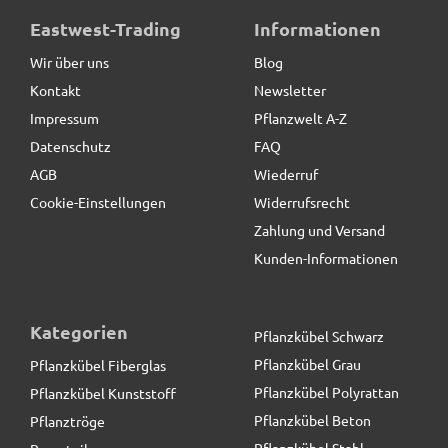
ultrastarke Pflanzenroller aus Metall, schwarz
Eastwest-Trading
Informationen
Wir über uns
Blog
Kontakt
Newsletter
49,50 € *
Impressum
Pflanzwelt A-Z
Datenschutz
FAQ
AGB
Wiederruf
Cookie-Einstellungen
Widerrufsrecht
Zahlung und Versand
Kunden-Informationen
Kategorien
Pflanzkübel Schwarz
Pflanzkübel Grau
Pflanzkübel Fiberglas
Pflanzkübel Polyrattan
Pflanzkübel Kunststoff
Pflanzkübel Beton
Pflanztröge
Pflanzkübel Stahl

How to complete this task: Select each row that contains the string "Informationen", treating uppercase and lowercase letters as different.

Solved exercise:
Informationen
Kunden-Informationen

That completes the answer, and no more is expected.